De acordo com a delação, Joneuma afirmou que facilitou a fuga a pedido de Uldurico Júnior. O depoimento relata que o acordo previa beneficiar dois líderes criminosos e que o valor total negociado seria de R$ 2 milhões. Ainda segundo a ex-diretora, Uldurico se referia a Geddel como “chefe” e encaminhava mensagens atribuídas ao ex-ministro para cobrar repasses.
O que diz a delação sobre a fuga em Eunápolis?
No depoimento, a ex-diretora descreveu a preparação da fuga dos 16 detentos no Conjunto Penal de Eunápolis. Segundo ela, presos ligados ao grupo Primeiro Comando de Eunápolis, o PCE, já estavam reunidos na mesma cela e tinham acesso a chaves e ferramentas para abrir uma passagem.
O plano inicial, ainda de acordo com o relato, previa que a fuga ocorresse no fim de dezembro de 2024. A execução, porém, teria sido antecipada depois da informação de que poderia haver fiscalização e transferência de presos. A saída dos detentos ocorreu em 12 de dezembro daquele ano.
Joneuma também afirmou que houve negociação direta com integrantes do grupo criminoso, incluindo um encontro dentro de um veículo para acertar o pagamento. Segundo a delação, parte do dinheiro teria sido antecipada em espécie, em uma caixa de sapato, e distribuída entre os envolvidos.
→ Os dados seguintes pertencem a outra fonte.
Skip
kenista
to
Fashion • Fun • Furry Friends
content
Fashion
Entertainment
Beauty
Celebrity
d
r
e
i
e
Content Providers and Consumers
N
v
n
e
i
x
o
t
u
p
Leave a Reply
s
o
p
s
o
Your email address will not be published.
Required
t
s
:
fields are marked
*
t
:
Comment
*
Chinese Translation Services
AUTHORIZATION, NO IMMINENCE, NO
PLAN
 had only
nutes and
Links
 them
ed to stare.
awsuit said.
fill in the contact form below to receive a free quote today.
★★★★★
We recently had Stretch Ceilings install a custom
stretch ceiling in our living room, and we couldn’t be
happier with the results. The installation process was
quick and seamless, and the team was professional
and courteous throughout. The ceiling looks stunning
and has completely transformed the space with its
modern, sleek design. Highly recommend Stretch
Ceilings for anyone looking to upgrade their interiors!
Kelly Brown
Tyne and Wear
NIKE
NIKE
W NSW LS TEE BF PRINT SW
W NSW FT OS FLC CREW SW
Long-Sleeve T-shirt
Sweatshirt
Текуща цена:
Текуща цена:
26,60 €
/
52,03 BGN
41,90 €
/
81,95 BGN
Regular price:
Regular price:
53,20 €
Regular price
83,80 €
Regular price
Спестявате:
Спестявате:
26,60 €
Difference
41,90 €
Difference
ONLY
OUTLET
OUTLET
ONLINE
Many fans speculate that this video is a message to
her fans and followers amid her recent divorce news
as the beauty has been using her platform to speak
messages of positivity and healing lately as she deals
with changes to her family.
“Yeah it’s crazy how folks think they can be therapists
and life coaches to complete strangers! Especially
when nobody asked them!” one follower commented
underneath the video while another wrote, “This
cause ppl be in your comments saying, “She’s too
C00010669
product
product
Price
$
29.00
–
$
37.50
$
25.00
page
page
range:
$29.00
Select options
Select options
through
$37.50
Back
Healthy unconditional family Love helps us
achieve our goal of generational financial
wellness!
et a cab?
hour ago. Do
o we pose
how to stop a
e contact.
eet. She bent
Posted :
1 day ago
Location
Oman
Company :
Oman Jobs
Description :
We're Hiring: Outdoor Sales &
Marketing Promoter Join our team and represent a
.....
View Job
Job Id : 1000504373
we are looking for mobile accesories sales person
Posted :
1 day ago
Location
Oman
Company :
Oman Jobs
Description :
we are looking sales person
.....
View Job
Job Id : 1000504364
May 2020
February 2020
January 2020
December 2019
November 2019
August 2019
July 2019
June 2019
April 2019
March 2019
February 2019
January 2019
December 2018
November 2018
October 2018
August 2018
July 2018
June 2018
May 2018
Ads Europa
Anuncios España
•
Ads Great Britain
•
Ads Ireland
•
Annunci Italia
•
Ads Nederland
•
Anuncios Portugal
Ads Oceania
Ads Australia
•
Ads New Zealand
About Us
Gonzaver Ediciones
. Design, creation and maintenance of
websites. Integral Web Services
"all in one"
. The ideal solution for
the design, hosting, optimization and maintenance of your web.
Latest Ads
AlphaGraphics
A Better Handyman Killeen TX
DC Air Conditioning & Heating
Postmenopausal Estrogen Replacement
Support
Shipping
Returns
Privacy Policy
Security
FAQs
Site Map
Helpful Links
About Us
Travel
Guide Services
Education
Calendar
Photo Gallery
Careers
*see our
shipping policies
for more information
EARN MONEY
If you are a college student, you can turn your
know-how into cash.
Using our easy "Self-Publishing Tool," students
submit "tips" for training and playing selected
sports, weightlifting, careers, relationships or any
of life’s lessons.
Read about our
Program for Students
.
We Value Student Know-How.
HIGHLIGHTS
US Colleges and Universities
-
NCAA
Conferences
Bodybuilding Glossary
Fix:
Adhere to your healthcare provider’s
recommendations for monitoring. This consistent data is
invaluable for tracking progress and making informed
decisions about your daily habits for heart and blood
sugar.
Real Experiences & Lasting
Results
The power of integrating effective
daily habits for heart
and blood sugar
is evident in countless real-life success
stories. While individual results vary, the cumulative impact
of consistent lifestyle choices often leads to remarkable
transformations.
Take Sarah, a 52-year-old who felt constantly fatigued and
Como Geddel Vieira Lima e Uldurico Júnior responderam às acusações?
Geddel negou participação no caso e afirmou que seu nome teria sido usado sem autorização. Em manifestação reproduzida pela reportagem original, ele declarou:
“Ela diz coisas não sobre mim, mas que ele disse para ela. No fundo, ele estava vendendo meu nome descaradamente para acalmar ela, como se eu fosse protegê-lo. O inquérito da polícia mostra quem recebeu o suposto dinheiro. O pai dele, outros vereadores, com PIX, e não faz nenhuma referência a mim”.
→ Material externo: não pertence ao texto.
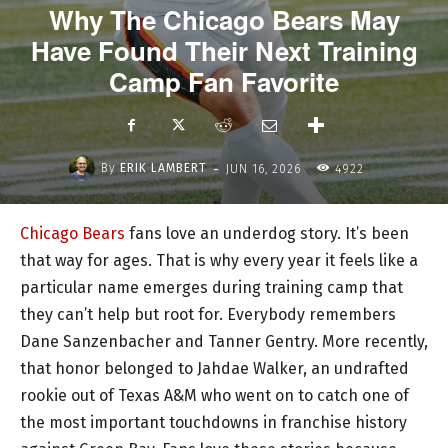
Why The Chicago Bears May
Have Found Their Next Training
Camp Fan Favorite
-
By
ERIK LAMBERT
JUN 16, 2026
4922
Chicago Bears
fans love an underdog story. It’s been
that way for ages. That is why every year it feels like a
particular name emerges during training camp that
they can’t help but root for. Everybody remembers
Dane Sanzenbacher and Tanner Gentry. More recently,
that honor belonged to Jahdae Walker, an undrafted
rookie out of Texas A&M who went on to catch one of
the most important touchdowns in franchise history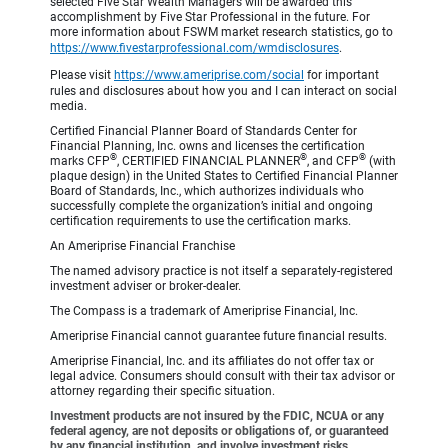
selected Five Star Wealth Managers will be awarded this
accomplishment by Five Star Professional in the future. For
more information about FSWM market research statistics, go to
https://www.fivestarprofessional.com/wmdisclosures
.
Please visit
https://www.ameriprise.com/social
for important
rules and disclosures about how you and I can interact on social
media.
Certified Financial Planner Board of Standards Center for
Financial Planning, Inc. owns and licenses the certification
®
®
®
marks CFP
, CERTIFIED FINANCIAL PLANNER
, and CFP
(with
plaque design) in the United States to Certified Financial Planner
Board of Standards, Inc., which authorizes individuals who
successfully complete the organization’s initial and ongoing
certification requirements to use the certification marks.
An Ameriprise Financial Franchise
The named advisory practice is not itself a separately-registered
investment adviser or broker-dealer.
The Compass is a trademark of Ameriprise Financial, Inc.
Ameriprise Financial cannot guarantee future financial results.
Ameriprise Financial, Inc. and its affiliates do not offer tax or
legal advice. Consumers should consult with their tax advisor or
attorney regarding their specific situation.
Investment products are not insured by the FDIC, NCUA or any
federal agency, are not deposits or obligations of, or guaranteed
by any financial institution, and involve investment risks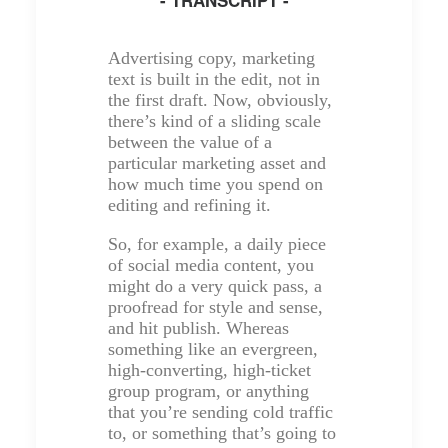
Advertising copy, marketing
text is built in the edit, not in
the first draft. Now, obviously,
there’s kind of a sliding scale
between the value of a
particular marketing asset and
how much time you spend on
editing and refining it.
So, for example, a daily piece
of social media content, you
might do a very quick pass, a
proofread for style and sense,
and hit publish. Whereas
something like an evergreen,
high-converting, high-ticket
group program, or anything
that you’re sending cold traffic
to, or something that’s going to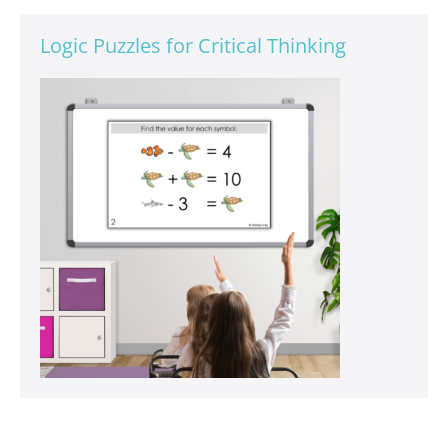
Logic Puzzles for Critical Thinking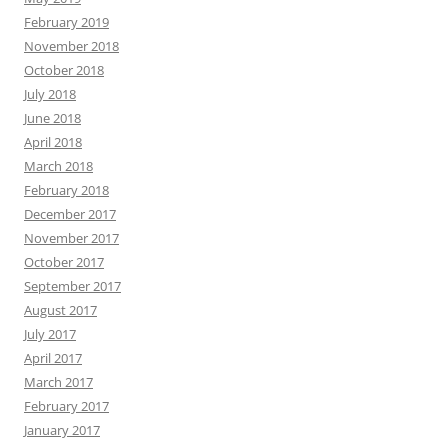
February 2019
November 2018
October 2018
July 2018
June 2018
April 2018
March 2018
February 2018
December 2017
November 2017
October 2017
September 2017
August 2017
July 2017
April 2017
March 2017
February 2017
January 2017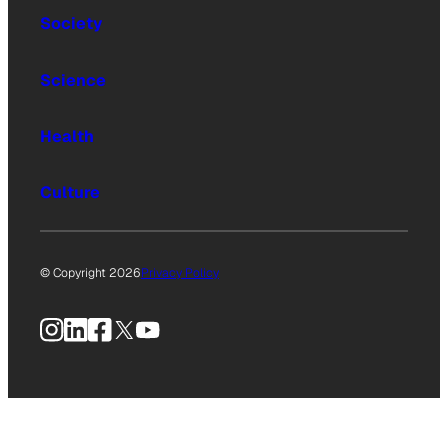
Society
Science
Health
Culture
© Copyright 2026
Privacy Policy
Instagram
LinkedIn
Facebook
X
YouTube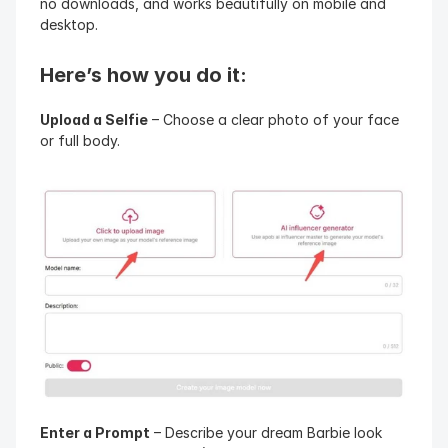
no downloads, and works beautifully on mobile and 
desktop.
Here’s how you do it:
Upload a Selfie
 – Choose a clear photo of your face 
or full body.
Enter a Prompt
 – Describe your dream Barbie look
O ex-ministro também disse ter recebido a informação com indignação e negou qualquer relação com a ex-diretora do presídio. Em outro trecho, afirmou:
“Fui colega do pai e dos tios desse rapaz, ele foi candidato a prefeito de Teixeira de Freitas, o partido [MDB] tentou ajudar… Sempre tratei ele com carinho e fui surpreendido com a delação dessa mulher, que eu nunca vi, não sei quem é, nunca tive relação”.
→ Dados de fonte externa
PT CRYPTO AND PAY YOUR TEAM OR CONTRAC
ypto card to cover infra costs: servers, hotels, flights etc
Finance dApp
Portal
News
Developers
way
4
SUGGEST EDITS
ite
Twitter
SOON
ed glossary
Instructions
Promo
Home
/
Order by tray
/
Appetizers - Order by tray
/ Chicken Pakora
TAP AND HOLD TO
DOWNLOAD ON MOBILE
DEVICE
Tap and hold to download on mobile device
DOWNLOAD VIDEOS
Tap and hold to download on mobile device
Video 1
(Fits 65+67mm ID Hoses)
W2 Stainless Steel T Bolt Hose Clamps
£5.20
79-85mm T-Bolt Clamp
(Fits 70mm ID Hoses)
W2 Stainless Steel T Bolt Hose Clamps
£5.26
Ao comentar a acusação, Geddel ainda classificou o caso como uma negociação entre criminosos e declarou:
“Trata-se de uma conversa entre dois criminosos. Ele certamente vendendo meu nome para tentar acalmar a cúmplice dele nesse crime horrível que cometeram”.
Uldurico Júnior também negou envolvimento. Segundo a defesa, o ex-deputado não teve conhecimento de qualquer plano de fuga e não recebeu dinheiro relacionado ao caso.
“Uldurico jamais teve conhecimento de plano algum de fuga, nem recebeu dinheiro nenhum por tal fato, o que pode ser facilmente comprovado. Tanto a defesa quanto o acusado estão colaborando com a Justiça para que a verdade prevaleça”.
Qual é a situação das investigações?
Até a última atualização citada pela reportagem, a defesa de Joneuma Silva Neres não havia se manifestado. Já a Secretaria de Administração Penitenciária informou que colabora com as investigações.
O caso envolve acusações ainda sob apuração a partir do acordo de delação firmado com o MP-BA. As declarações da ex-diretora citam Geddel e Uldurico como suspeitos de participação na articulação da fuga, mas ambos negam as acusações.
- Fuga de 16 detentos em 12 de dezembro de 2024
- Delação da ex-diretora Joneuma Silva Neres ao MP-BA
- Acusação de negociação de R$ 2 milhões
- Suposta destinação de R$ 1 milhão a Geddel, segundo o relato
- Negações formais de Geddel Vieira Lima e Uldurico Júnior
O conteúdo da delação e as respostas dos citados são, até o momento, os principais elementos públicos sobre o episódio. A apuração oficial segue em andamento.